Там, где Лексингтон-авеню пересекается с Пятьдесят второй, у подножия Ситикорп-билдинг, среди низкопробных пип-шоу, куда лохи приходят поглазеть на сиськи, в окружении палаток с хот-догами, торговцев дешевыми побрякушками и негров в национальных костюмах, чей товар — поддельные часы «Виттон» и бижутерия из пластика, крашенного под слоновую кость, притаилась маленькая церквушка. Входная дверь ее скрыта от посторонних глаз, внутри — белым-бело. Оформляла церквушку Луиза Невелсон, ее угловатые скульптуры создают благостное настроение. Здесь удивительно спокойно. Я люблю отдыхать под сводами этой небольшого уютного храма, слушая, как плывет по тротуару нескончаемый поток пешеходов, а водители, резко тормозя, сигналят своим собратьям.
Я прихожу сюда не молиться. Я вообще не умею молиться. Все молитвы, выученные в детстве, давно позабыты. Осталось лишь смутное чувство вины, которое обостряется, когда я поступаю нехорошо. Религия заставляет меня взвесить все «за» и «против», убеждает, что заслуженное наказание неизбежно. На одной чаше весов оказывается измена ближнему с другим ближним, на второй — неприятности, которые не заставят себя ждать, если первый ближний меня застукает.
Я толкаю тяжелую дверь, и на душе становится спокойно. В этом внезапном спокойствии есть что-то потустороннее. Здесь так прохладно, тихо, мирно. Я сажусь на скамью, болтаю ногами. Но очень скоро торжественная тишина начинает повергать меня в уныние. Я порываюсь опуститься на колени, совсем как Поль Клодель, которому явился Бог, но, одумавшись, возвращаюсь на скамью. К Богу я отношусь с подозрением. Если я, поддавшись минутной слабости, плюхнусь перед ним на колени, он, возможно, потребует, чтобы я все бросила и последовала за ним. Так он собрал всю свою команду: и Клоделя, и апостолов. Застиг врасплох. Явился в белой робе и с длинной бородой, приложил руку к груди, посмотрел своим невинным взглядом… и они попались, побросали все бренное и устремились за ним.
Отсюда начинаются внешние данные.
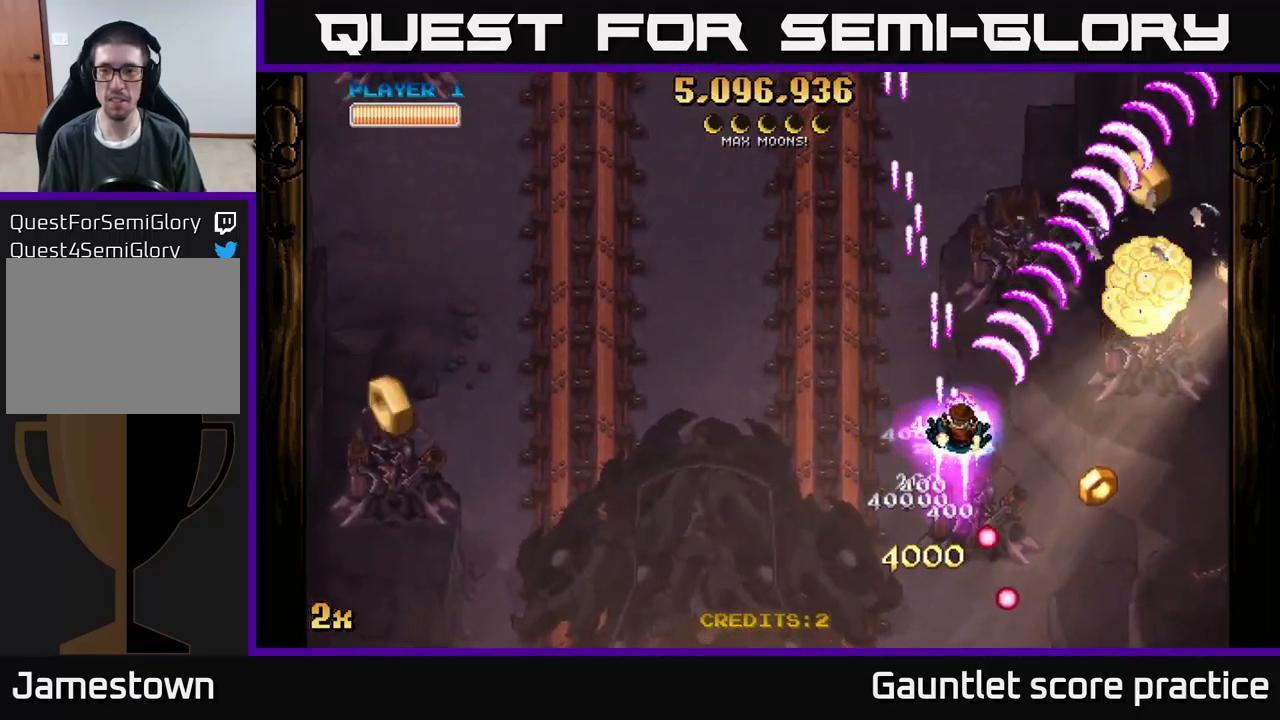
{"buttons": ["A"], "left_stick": "left", "events": [[17, "left_stick", "down-right"], [400, "left_stick", "right"], [500, "left_stick", "left"]]}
Я ему не доверяю, считаю жуликом. Это началось еще в детстве. Меня страшно бесила история Иова, который верил в Бога, а тот в награду насылал на него всякие беды.
Маленький божественный каприз. Однажды после обеда Бог по обыкновению валялся на диване и думал, чем бы развлечься. Бросив ленивый взгляд на свою землю, он обнаружил богатого, довольного жизнью фермера по имени Иов, который каждый день многократно воздавал Ему хвалу. «Ха! — сказал Бог. — Так ты впрямь любишь меня больше всего на свете? Ну-с, сейчас мы это проверим».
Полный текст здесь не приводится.